Attention is currently required from: Hung-Te Lin, Xi Chen, Paul Menzel, Xixi Chen, Yu-Ping Wu. Julius Werner has posted comments on this change. ( https://review.coreboot.org/c/coreboot/+/61334 )
Change subject: soc/mediatek: Save dram info to cbmem ......................................................................
Patch Set 25:
(1 comment)
File src/soc/mediatek/common/memory.c:
https://review.coreboot.org/c/coreboot/+/61334/comment/1f4500a9_bf1ba563 PS22, Line 123: p = (void *)((uintptr_t)mc + sizeof(*mc)); The problem with C99 variable-length arrays is that they make sizeof() illegal.

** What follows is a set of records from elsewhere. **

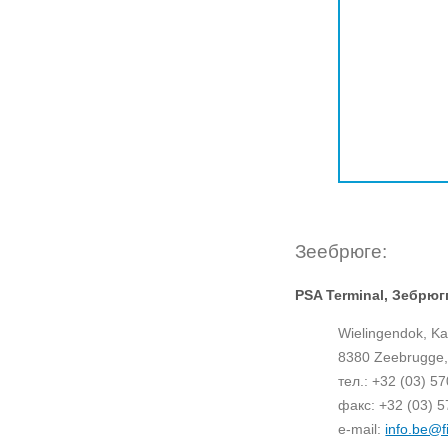
Зеебрюге:
PSA Terminal, Зебрюг
Wielingendok, Ka
8380 Zeebrugge,
тел.: +32 (03) 5
факс: +32 (03) 5
e-mail:
info.be@f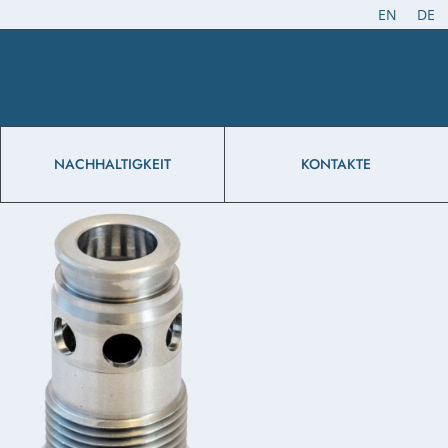
EN
DE
NACHHALTIGKEIT
KONTAKTE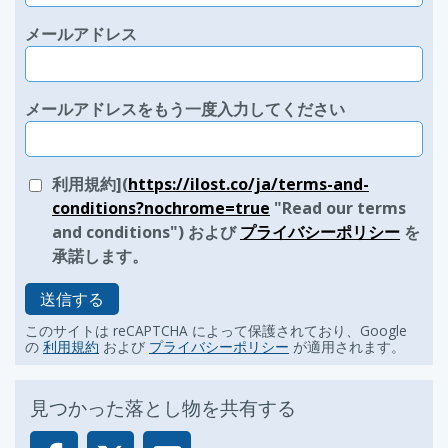
メールアドレス
メールアドレスをもう一度入力してください
利用規約](
https://ilost.co/ja/terms-and-
conditions?nochrome=true
"Read our terms
and conditions") および
プライバシーポリシー
を
承諾します。
送信する
このサイトは reCAPTCHA によって保護されており、Google
の
利用規約
および
プライバシーポリシー
が適用されます。
見つかった落とし物を共有する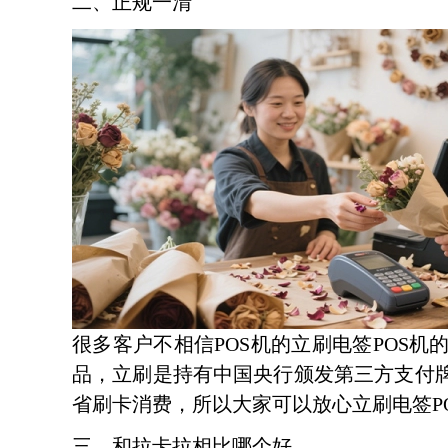
二、正规一清
很多客户不相信POS机的立刷电签POS
品，立刷是持有中国央行颁发第三方支付牌
省刷卡消费，所以大家可以放心立刷电签P
三、和拉卡拉相比哪个好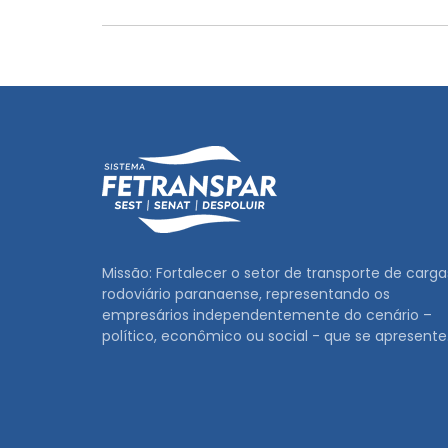
Missão: Fortalecer o setor de transporte de carga
rodoviário paranaense, representando os
empresários independentemente do cenário –
político, econômico ou social - que se apresente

I believe GCC happens to still allow it and return the right thing for them, but it's not officially supported, whereas sizeof() for the zero-length arrays is well-defined (by GCC).

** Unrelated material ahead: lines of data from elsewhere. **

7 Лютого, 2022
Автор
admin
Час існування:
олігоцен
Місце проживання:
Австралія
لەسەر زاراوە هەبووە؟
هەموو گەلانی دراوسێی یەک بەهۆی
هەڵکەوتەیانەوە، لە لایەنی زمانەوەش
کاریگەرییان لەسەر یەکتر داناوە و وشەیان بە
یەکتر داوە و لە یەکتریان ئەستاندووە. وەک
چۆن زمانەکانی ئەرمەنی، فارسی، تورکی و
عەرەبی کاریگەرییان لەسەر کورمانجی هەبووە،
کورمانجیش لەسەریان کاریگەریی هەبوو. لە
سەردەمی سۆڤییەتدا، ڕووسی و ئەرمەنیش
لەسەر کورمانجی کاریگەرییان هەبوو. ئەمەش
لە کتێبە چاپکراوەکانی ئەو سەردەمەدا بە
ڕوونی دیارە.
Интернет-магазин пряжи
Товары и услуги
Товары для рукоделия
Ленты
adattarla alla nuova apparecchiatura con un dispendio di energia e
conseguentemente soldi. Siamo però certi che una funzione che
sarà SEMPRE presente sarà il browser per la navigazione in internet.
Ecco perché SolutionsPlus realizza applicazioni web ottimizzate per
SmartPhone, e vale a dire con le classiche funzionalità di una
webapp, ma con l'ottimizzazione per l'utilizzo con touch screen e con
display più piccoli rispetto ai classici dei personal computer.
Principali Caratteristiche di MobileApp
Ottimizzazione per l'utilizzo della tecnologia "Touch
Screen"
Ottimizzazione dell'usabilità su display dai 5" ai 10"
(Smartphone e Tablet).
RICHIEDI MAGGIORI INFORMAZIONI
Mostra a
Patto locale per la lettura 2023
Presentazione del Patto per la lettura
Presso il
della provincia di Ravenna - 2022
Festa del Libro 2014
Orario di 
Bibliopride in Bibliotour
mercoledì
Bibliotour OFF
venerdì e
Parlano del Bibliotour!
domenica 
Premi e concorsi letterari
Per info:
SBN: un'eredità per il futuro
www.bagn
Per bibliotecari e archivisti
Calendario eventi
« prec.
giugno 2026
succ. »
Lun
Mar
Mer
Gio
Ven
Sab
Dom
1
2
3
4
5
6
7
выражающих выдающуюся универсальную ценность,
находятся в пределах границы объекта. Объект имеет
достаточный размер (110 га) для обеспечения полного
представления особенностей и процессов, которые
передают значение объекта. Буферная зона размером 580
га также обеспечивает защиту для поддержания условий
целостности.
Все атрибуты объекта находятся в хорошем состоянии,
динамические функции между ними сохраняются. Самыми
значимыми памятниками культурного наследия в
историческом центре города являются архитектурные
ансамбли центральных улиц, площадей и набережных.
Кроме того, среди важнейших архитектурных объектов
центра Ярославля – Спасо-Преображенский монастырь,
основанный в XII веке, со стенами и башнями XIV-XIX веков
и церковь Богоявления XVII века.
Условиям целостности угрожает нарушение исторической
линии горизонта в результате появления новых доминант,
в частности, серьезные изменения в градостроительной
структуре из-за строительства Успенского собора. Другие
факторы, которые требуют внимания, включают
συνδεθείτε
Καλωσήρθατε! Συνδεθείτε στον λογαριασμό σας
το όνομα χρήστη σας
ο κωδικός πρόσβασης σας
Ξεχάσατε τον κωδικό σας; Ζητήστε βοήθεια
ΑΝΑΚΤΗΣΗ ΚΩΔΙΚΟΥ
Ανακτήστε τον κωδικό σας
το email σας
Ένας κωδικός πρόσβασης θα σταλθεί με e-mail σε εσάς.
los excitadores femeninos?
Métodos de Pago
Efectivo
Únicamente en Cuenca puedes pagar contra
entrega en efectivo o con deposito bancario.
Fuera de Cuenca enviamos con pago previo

Anyway, this should work. It has always worked... I'm not sure what's suddenly going on here, this seems to have to do with the recent upgrade to GCC 11. (There have been some other strange bugs with that too, see CB:62828.) The warning description for -Warray-bounds explicitly says:
-Warray-bounds=1: This is the warning level of -Warray-bounds and is enabled by -Wall; higher levels are not, and must be explicitly requested.
-Warray-bounds=2: This warning level also warns about out of bounds access for arrays at the end of a struct and for arrays accessed through pointers. This warning level may give a larger number of false positives and is deactivated by default.
coreboot doesn't set -Warray-bounds=2 explicitly, so we should only be using -Warray-bounds=1, and this is an array at the end of a struct so it should be excluded by this check.
Doesn't look like you've actually tried uploading this that way (or am I overlooking the Jenkins comment?), so are you sure that fails in the described way for the official compiler version? Only for one specific architecture or all of them? I've tried reproducing this to a minimal test case, but I can't really make it show up:
struct mystruct { int a; struct { int b; } c[0]; };
int test(struct mystruct *x) { return x->c[2].b; }
Not sure if I'm trying the wrong compiler version or there's something more complicated needed to trigger this? We should figure out exactly what causes it and then decide what to do (i.e. temporarily disable -Warray-bounds or something while we file a bug with GCC). Rewriting all clean variable-length structure accesses into raw pointer arithmetic doesn't seem the right way to deal with this to me.